> [Written task] A single number is expected: the count of lines below where the word "Neovim" occurs.
§ §
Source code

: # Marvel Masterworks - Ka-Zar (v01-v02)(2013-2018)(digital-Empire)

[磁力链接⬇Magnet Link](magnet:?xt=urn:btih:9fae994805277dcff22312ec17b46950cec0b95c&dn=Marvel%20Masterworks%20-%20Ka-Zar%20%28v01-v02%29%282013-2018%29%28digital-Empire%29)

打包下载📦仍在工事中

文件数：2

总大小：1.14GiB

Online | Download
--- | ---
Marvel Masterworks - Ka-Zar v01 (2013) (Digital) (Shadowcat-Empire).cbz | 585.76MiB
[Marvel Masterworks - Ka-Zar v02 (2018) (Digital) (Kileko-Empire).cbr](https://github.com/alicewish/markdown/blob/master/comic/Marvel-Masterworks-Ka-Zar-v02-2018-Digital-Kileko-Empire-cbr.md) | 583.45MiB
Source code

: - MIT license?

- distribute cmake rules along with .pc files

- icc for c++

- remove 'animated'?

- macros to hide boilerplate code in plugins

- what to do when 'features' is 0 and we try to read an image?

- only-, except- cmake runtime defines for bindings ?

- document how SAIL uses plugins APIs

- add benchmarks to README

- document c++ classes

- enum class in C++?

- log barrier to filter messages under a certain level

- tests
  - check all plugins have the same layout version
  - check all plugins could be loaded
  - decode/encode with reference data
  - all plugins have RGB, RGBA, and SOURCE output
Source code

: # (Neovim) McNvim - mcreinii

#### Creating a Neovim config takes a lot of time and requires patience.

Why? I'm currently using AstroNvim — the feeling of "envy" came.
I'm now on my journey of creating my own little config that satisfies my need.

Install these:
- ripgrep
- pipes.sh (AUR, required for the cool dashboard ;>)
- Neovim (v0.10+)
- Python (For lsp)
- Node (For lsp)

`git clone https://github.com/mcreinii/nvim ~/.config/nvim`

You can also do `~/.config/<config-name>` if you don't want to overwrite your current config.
§ §
> [Written reply] 3